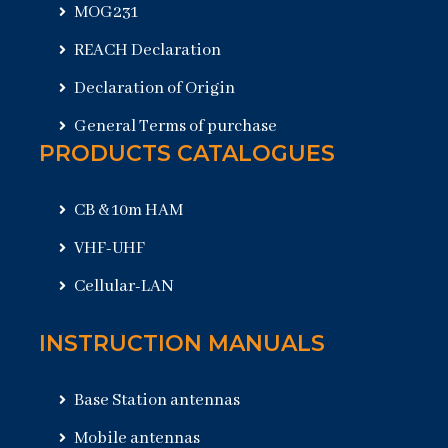
MOG231
REACH Declaration
Declaration of Origin
General Terms of purchase
PRODUCTS CATALOGUES
CB & 10m HAM
VHF-UHF
Cellular-LAN
INSTRUCTION MANUALS
Base Station antennas
Mobile antennas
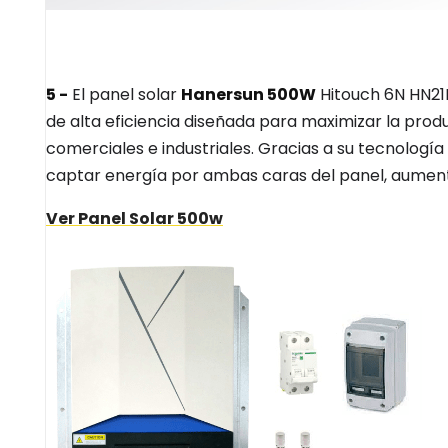
5 -
El panel solar
Hanersun 500W
Hitouch 6N HN2
de alta eficiencia diseñada para maximizar la produ
comerciales e industriales. Gracias a su tecnologí
captar energía por ambas caras del panel, aumenta
V
er Panel Solar 500w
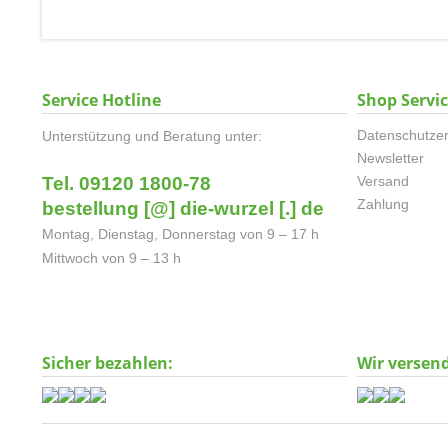
Service Hotline
Shop Servi
Datenschutzer
Unterstützung und Beratung unter:
Newsletter
Tel. 09120 1800-78
Versand
Zahlung
bestellung [@] die-wurzel [.] de
Montag, Dienstag, Donnerstag von 9 – 17 h
Mittwoch von 9 – 13 h
Sicher bezahlen:
Wir versen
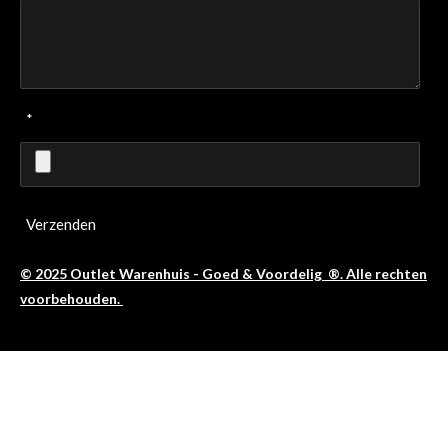
*
Verzenden
© 2025 Outlet Warenhuis - Goed & Voordelig ®. Alle rechten
voorbehouden.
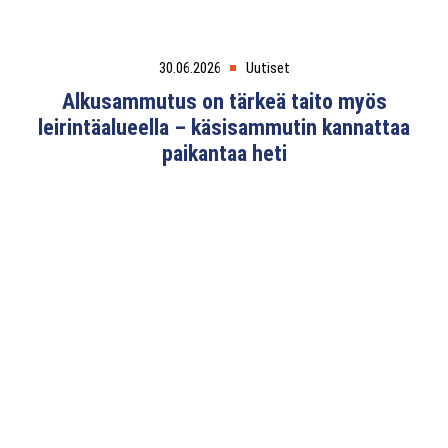
30.06.2026
Uutiset
Alkusammutus on tärkeä taito myös
leirintäalueella – käsisammutin kannattaa
paikantaa heti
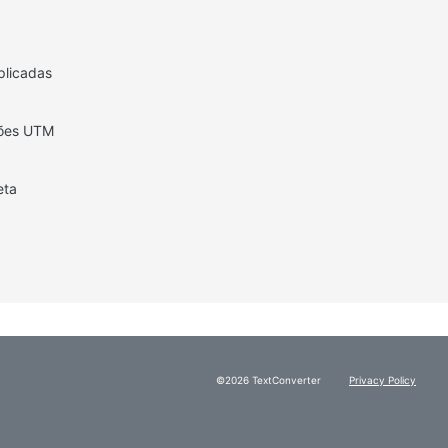
plicadas
ções UTM
eta
©2026 TextConverter
Privacy Policy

▶ _Exercise directions_:
Print every record exactly, without the pictures.

▶ _Reply to the task_:
MOG231
REACH Declaration
Declaration of Origin
General Terms of purchase
PRODUCTS CATALOGUES
CB & 10m HAM
VHF-UHF
Cellular-LAN
INSTRUCTION MANUALS
Base Station antennas
Mobile antennas
5 -
El panel solar
Hanersun 500W
Hitouch 6N HN2
de alta eficiencia diseñada para maximizar la produ
comerciales e industriales. Gracias a su tecnologí
captar energía por ambas caras del panel, aumenta
V
er Panel Solar 500w
Service Hotline
Shop Servi
Datenschutzer
Unterstützung und Beratung unter:
Newsletter
Tel. 09120 1800-78
Versand
Zahlung
bestellung [@] die-wurzel [.] de
Montag, Dienstag, Donnerstag von 9 – 17 h
Mittwoch von 9 – 13 h
Sicher bezahlen:
Wir versen
*
Verzenden
© 2025 Outlet Warenhuis - Goed & Voordelig ®. Alle rechten
voorbehouden.
30.06.2026
Uutiset
Alkusammutus on tärkeä taito myös
leirintäalueella – käsisammutin kannattaa
paikantaa heti
plicadas
ções UTM
eta
©2026 TextConverter
Privacy Policy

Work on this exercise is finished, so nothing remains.